Sign Bar is a Dazzling Homage to Old Austin
From Austin Monthly: If you find yourself waxing poetic about the good ol’ days of Austin—whether you envision the cosmic cowboy–approved 1970s or slacker-friendly ’90s—this new bar is sure to appease your nostalgia. Opening tonight, Sign Bar highlights dozens of signs from beloved local businesses, from Dart Bowl and Catfish Parlor to Spider House and Genie Car Wash.
A collaboration between industry veterans Matt Luckie and Max Moreland, the bar is home to more than 75 indoor and outdoor signs in a space that was formerly an automobile service station.
Love, Sex, and Death at the Waverly Diner
From NY Eater: At 7 a.m., a server takes the first order — hot open turkey sandwich, extra gravy, mozzarella sticks, with a side of Boston cream pie — shortly after the doors open. For the next 16 hours, as it has for the last forty-some years, New York City comes to the Waverly Diner.
The day includes a morning visit from first-timers in a window booth. They’re followed by a group of contractors in a hurry. Across from them, a young daughter sits across from her father, downing a packet of pancake syrup while waiting for her Rice Krispies. A patron heads to the wood countertop in the back to chat with a manager.
Since 1979, the neon sign has burned on the corner of Sixth Avenue and Waverly Place, calling to New Yorkers in search of breakfast, early dinners, afterparty comedowns, and late mornings-after.
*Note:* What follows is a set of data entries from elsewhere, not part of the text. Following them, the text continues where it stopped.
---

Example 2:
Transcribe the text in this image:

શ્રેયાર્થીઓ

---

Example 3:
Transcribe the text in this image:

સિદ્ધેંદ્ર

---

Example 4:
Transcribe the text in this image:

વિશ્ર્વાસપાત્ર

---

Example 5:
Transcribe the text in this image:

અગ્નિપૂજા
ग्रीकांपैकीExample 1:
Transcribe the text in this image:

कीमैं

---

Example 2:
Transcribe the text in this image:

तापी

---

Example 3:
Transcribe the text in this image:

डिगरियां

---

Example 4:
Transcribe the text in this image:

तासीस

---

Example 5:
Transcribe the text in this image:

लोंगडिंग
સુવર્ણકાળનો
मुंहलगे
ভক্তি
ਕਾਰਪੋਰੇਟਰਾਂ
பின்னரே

Inside an Upstate Diner Humming With Regulars
From NY Eater: At night, just off Interstate 84 in Fishkill, NY, the neon sign glows at Red Line Diner, and its chrome glimmers with each passing set of headlights. Beautiful diners like these are common in the Northeast — this isn’t even the only one at that exit. They lure hungry or lonely passersby with a slim chance at what diners used to promise: decent coffee, tasty comfort food, late-night buzz, and warm conversation. When they aren’t good, you sit at a dead counter, watch the coffee drip into the pot, and imagine you’re in a better time, but this place, named for redlining a car engine at top speed, is not a mirage: The best time to be there is now.
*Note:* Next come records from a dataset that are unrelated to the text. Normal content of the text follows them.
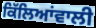
ਕਿੱਲਿਆਂਵਾਲੀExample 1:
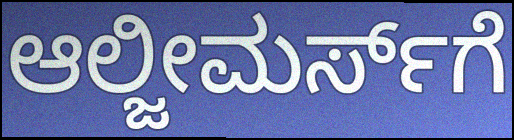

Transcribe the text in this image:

ಆಲ್ಜೀಮರ್ಸ್‌ಗೆ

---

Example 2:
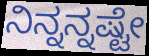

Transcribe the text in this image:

ನಿನ್ನನ್ನಷ್ಟೇ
On a recent Thursday night, inside the 250-seater, music from Boz Scaggs, Mark Ronson, Rihanna, and the Isley Brothers gave rhythm to the chatter. The waiting area was packed. Beside an empty seat at the counter, a man wearing gold chains, dog tags, a ponytail, and a handlebar mustache poured blue cheese dressing over his wedge salad. Co-owner Nick Vanakiotis chuckled from behind the counter.
Can’t get enough of NJ’s diners? Check out this Paterson Museum exhibit
From northjersey.com: The Paterson Museum is serving up a new exhibit meant to cut to the heart and soul of North Jerseyans: “Order’s Up! Paterson and the Rise of the New Jersey Diner.”
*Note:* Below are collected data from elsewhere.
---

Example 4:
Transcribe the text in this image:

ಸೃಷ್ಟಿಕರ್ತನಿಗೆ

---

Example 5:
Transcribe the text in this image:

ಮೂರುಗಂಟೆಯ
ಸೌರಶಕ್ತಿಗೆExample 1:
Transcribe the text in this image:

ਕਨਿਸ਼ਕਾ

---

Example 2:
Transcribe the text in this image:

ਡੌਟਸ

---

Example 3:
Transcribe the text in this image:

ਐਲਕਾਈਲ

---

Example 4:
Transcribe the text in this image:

The exhibit will focus on how Paterson contributed to the state’s diner industry and is based on Clifton author Michael Gabriele’s books: “Stories From New Jersey Diners” and “The History of Diners in New Jersey.” The exhibit looks at some of the most storied diners.
Gabriele estimates New Jersey has more than 500 diners, slightly fewer than the Garden State’s post-World War II heyday, yet more than any other state or country.
Indian restaurants popping up along trucking routes
From NewsNation: Truck stops are being reimagined across the country, as a record number of Indian restaurants have been popping up along the biggest U.S. trucking routes.
For many truck drivers, there aren’t a lot of options on the road beyond fast food. However, the increase in Indian restaurants is fueling the trucking community and helping them get where they need to go.
In western Oklahoma, along the famous Route 66, hundreds of drivers flock to Truck Stop 40 at Exit 26.
“This place is right in the middle of the United States and this place is famous for our homemade Indian food,” restaurant owner Amar Singh said.